--- Activity ---
Output every entry below exactly, without its pictures.

[Collected data entries]
<<<<
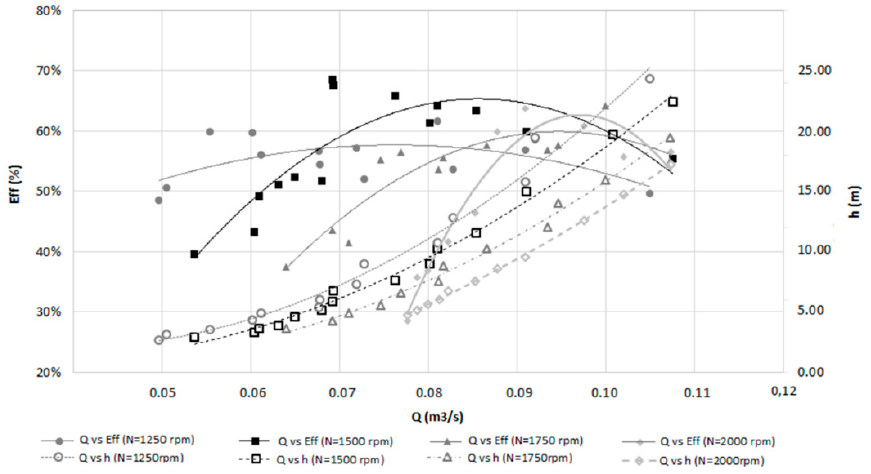
Figure 7. New predicted efficiencies and head for D = 170 mm obtained by the new proposed affinity laws.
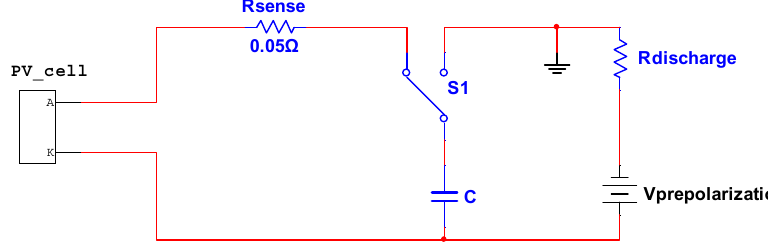
Figure 12. Pre-polarized capacitor implementation [81].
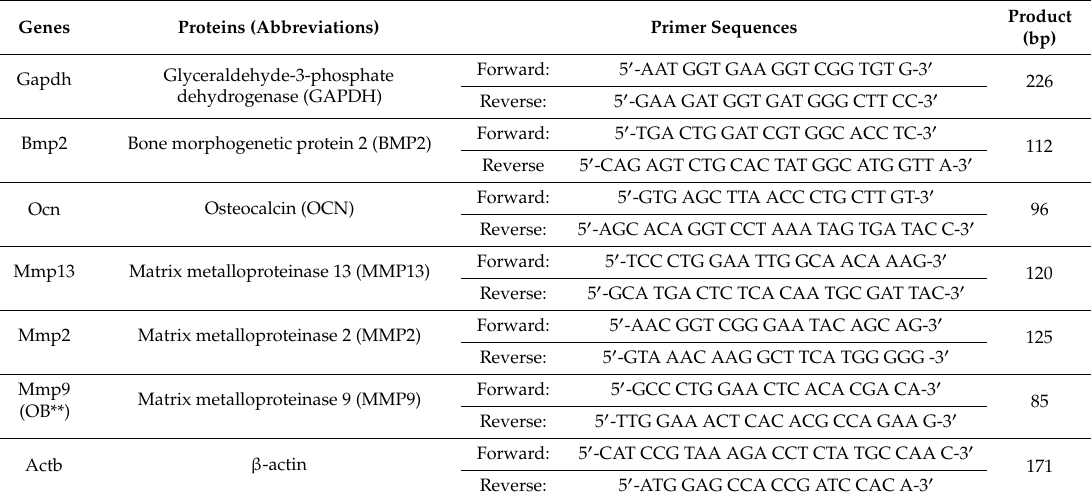
Table 1. Primer sequences for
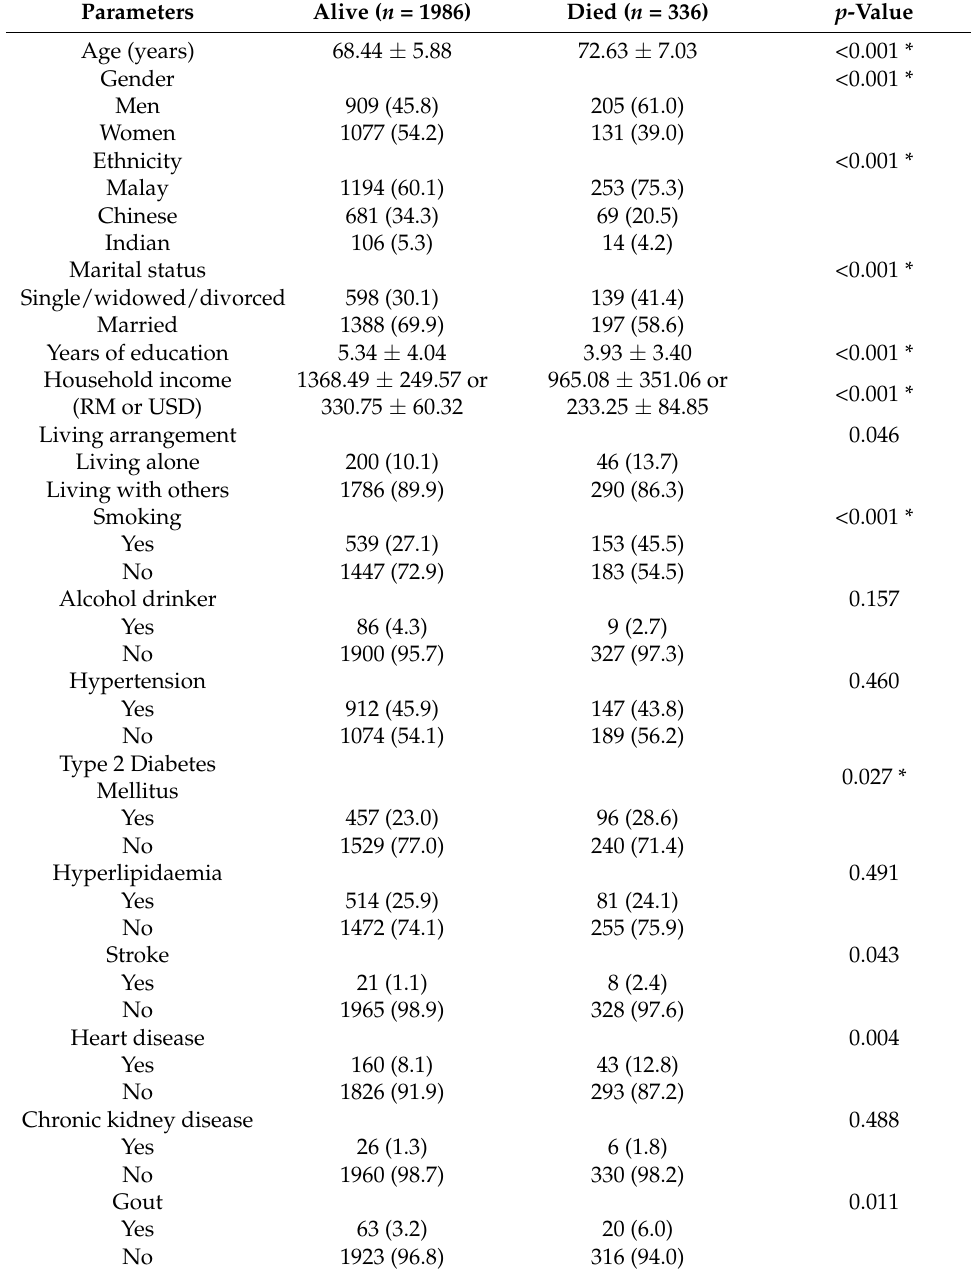
Table 2. The baseline characteristic of p respondents who were alive or died after five years [presented as mean ± standard deviation (sd) or n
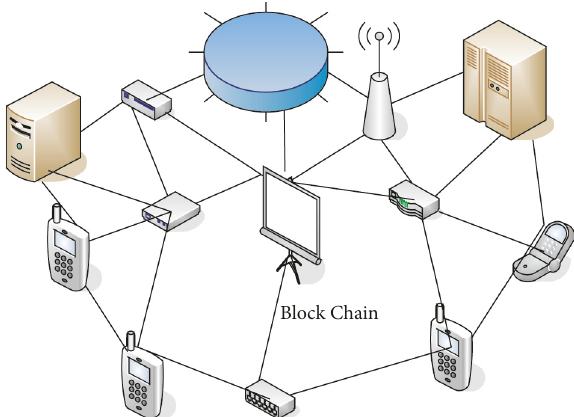
Figure 1: Blockchain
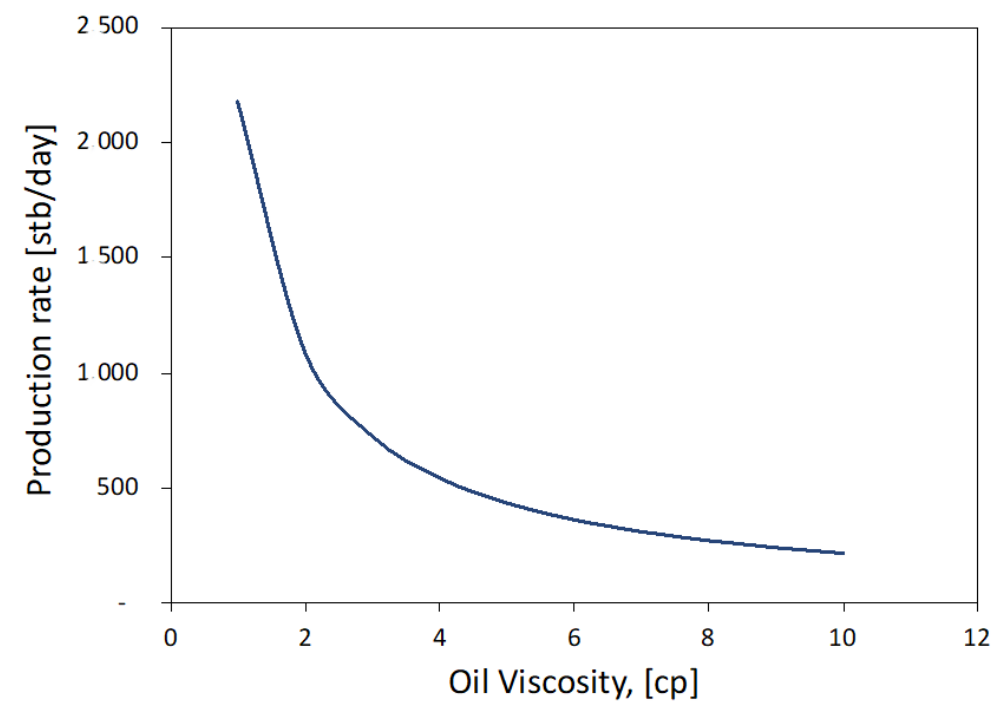
Figure 15. Modeled effect of oil viscosity on production rate (Well #1).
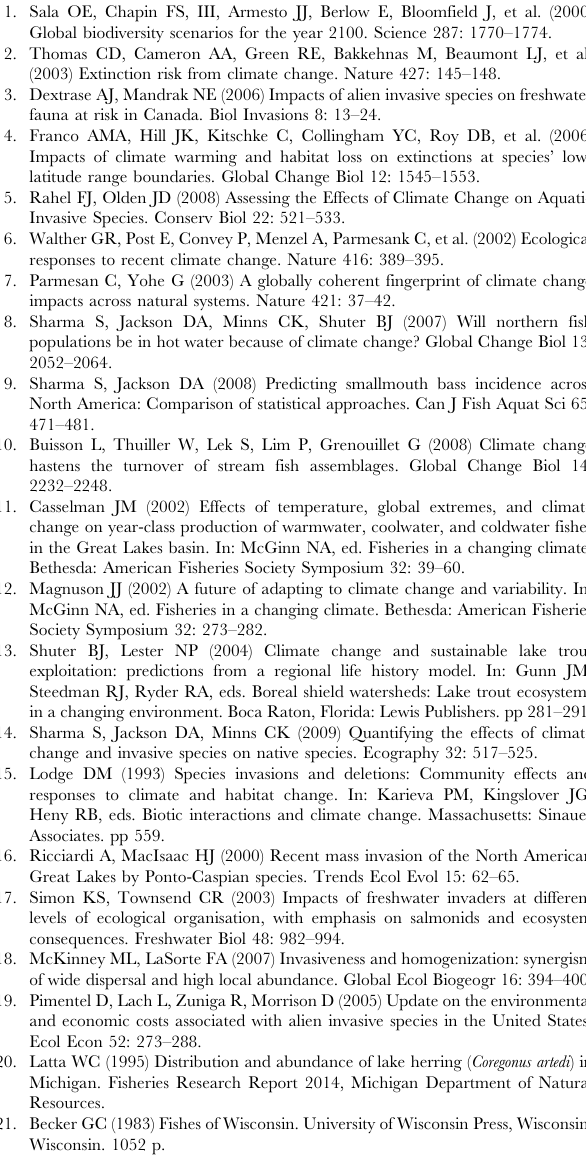
Table S1 Summary of climate change models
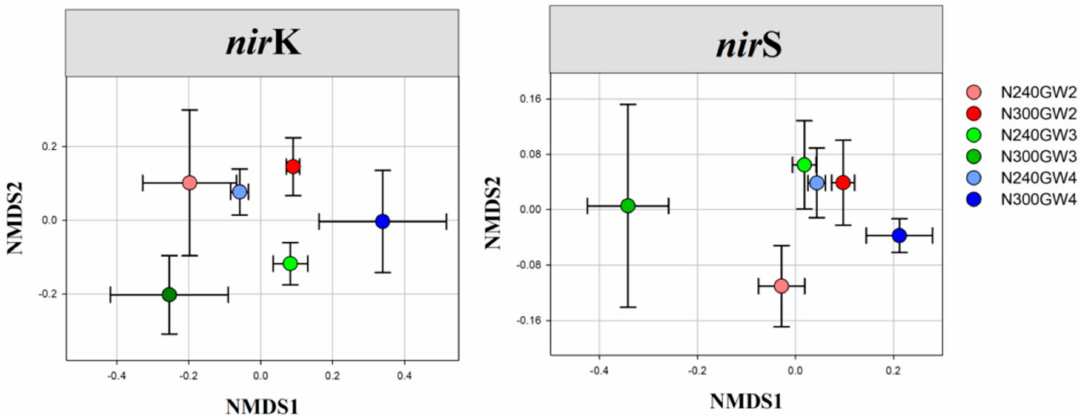
Figure 4. Nonmetric multidimensional scaling (NMDS) ordination of nir S-type and nir K-type community di ff erences (Bray–Curtis distance) under di ff erent groundwater table conditions and reduced nitrogen application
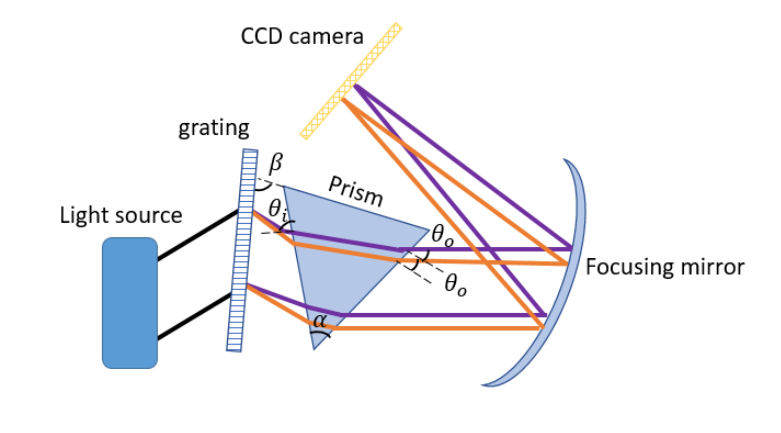
Figure 2. Schematic of the spectrometer using grating and prism (two wavelengths, orange longer and purple shorter).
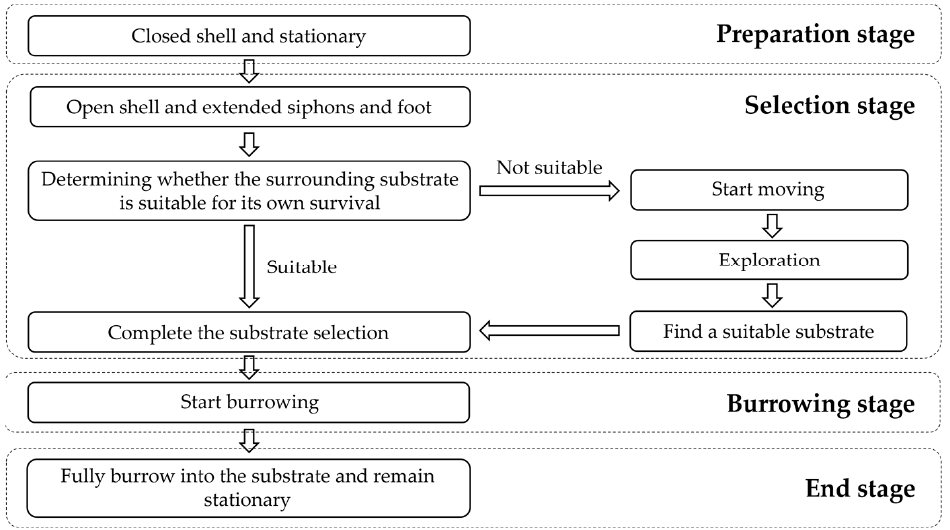
Figure 9. The different stages in the substrate selection process of Meretrix meretrix .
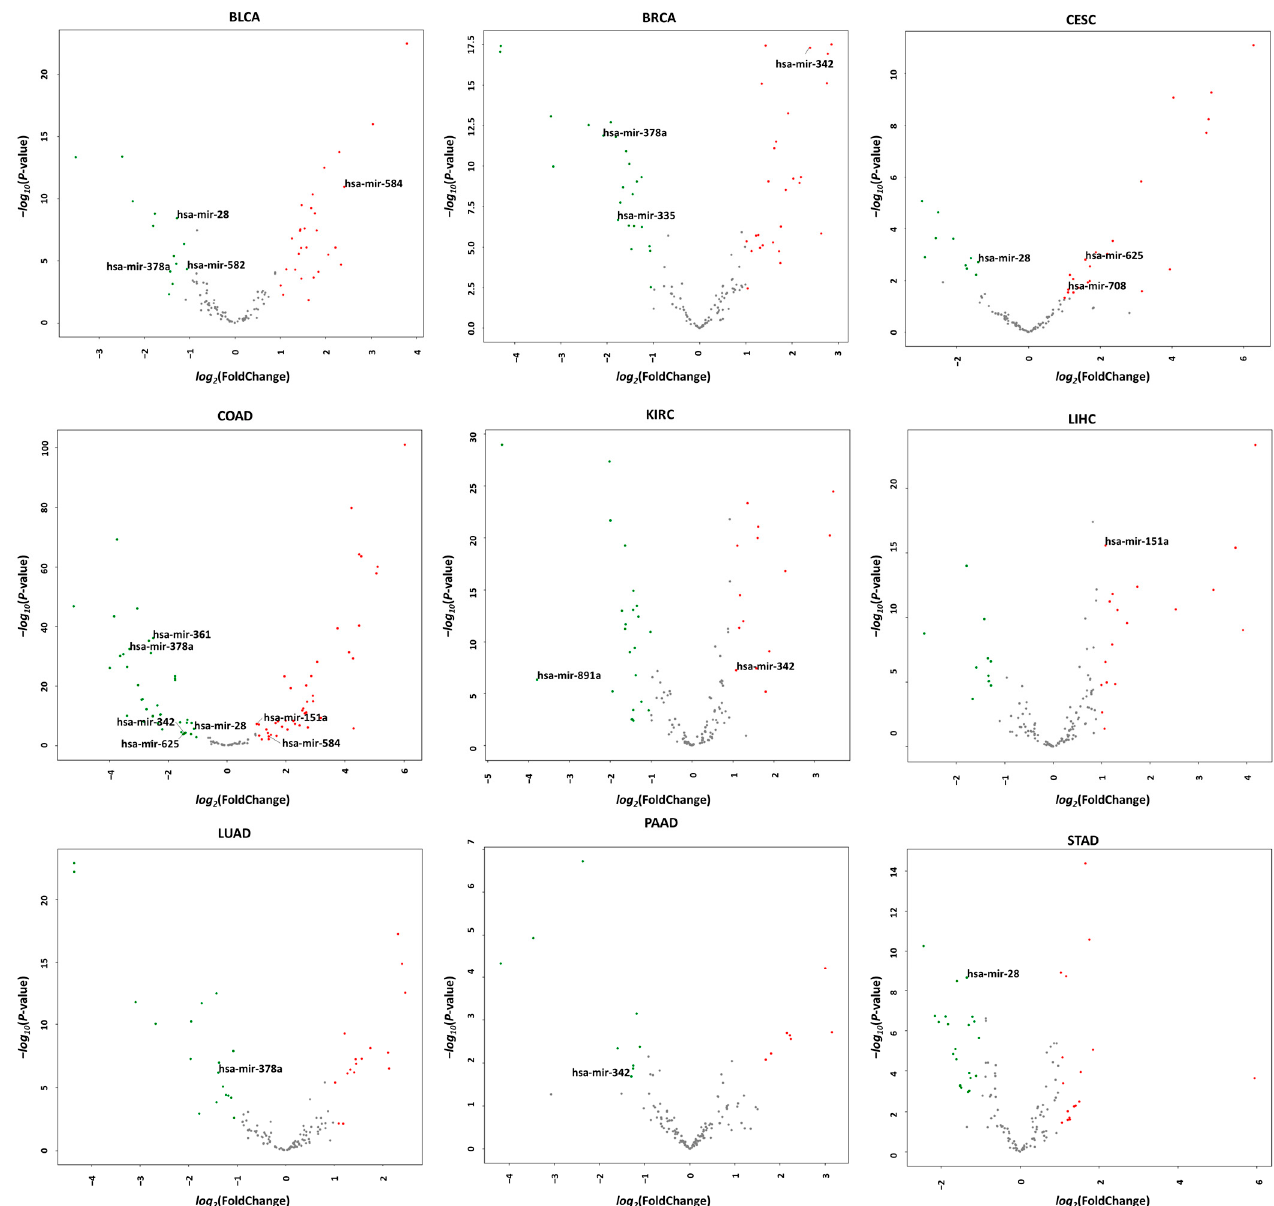
Figure 5. Volcanoplot of differentially expressed miRNAs in the tissue of 9 types of cancer obtained from TCGA database. Only those MDTEs with the significant expression alteration that satisfy the condition ( p < 0.05 and |log 2 FC| ≥ 1.0) are presented. Red dots represent significantly upregulated miRNAs, and greens for downregulated miRNAs.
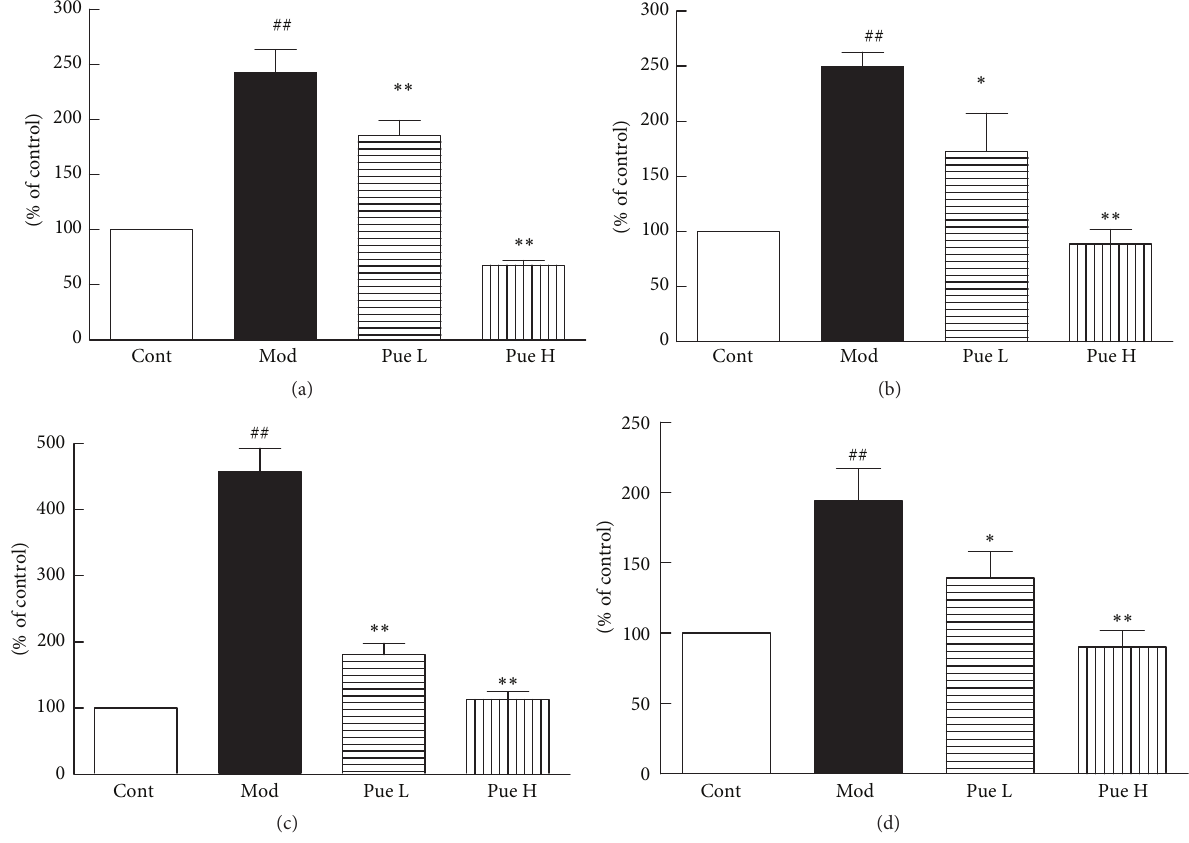
Figure 4: Effect of puerarin on mRNA expression of ICAM-1 (a), LOX-1 (b), NOX2 (c), and NOX4 (d) in the aorta of STZ-induced diabetic rats. ## 𝑝 < 0.01 versus Cont; ∗ 𝑝 < 0.05 and ∗∗ 𝑝 < 0.01 versus Mod. Cont, control group; Mod, diabetic model group; Pue L, low dosage of puerarin; Pue H, high dosage of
>>>>
--- Output ---
Figure 7. New predicted efficiencies and head for D = 170 mm obtained by the new proposed affinity laws.
Figure 12. Pre-polarized capacitor implementation [81].
Table 1. Primer sequences for
Table 2. The baseline characteristic of p respondents who were alive or died after five years [presented as mean ± standard deviation (sd) or n
Figure 1: Blockchain
Figure 15. Modeled effect of oil viscosity on production rate (Well #1).
Table S1 Summary of climate change models
Figure 4. Nonmetric multidimensional scaling (NMDS) ordination of nir S-type and nir K-type community di ff erences (Bray–Curtis distance) under di ff erent groundwater table conditions and reduced nitrogen application
Figure 2. Schematic of the spectrometer using grating and prism (two wavelengths, orange longer and purple shorter).
Figure 9. The different stages in the substrate selection process of Meretrix meretrix .
Figure 5. Volcanoplot of differentially expressed miRNAs in the tissue of 9 types of cancer obtained from TCGA database. Only those MDTEs with the significant expression alteration that satisfy the condition ( p < 0.05 and |log 2 FC| ≥ 1.0) are presented. Red dots represent significantly upregulated miRNAs, and greens for downregulated miRNAs.
Figure 4: Effect of puerarin on mRNA expression of ICAM-1 (a), LOX-1 (b), NOX2 (c), and NOX4 (d) in the aorta of STZ-induced diabetic rats. ## 𝑝 < 0.01 versus Cont; ∗ 𝑝 < 0.05 and ∗∗ 𝑝 < 0.01 versus Mod. Cont, control group; Mod, diabetic model group; Pue L, low dosage of puerarin; Pue H, high dosage of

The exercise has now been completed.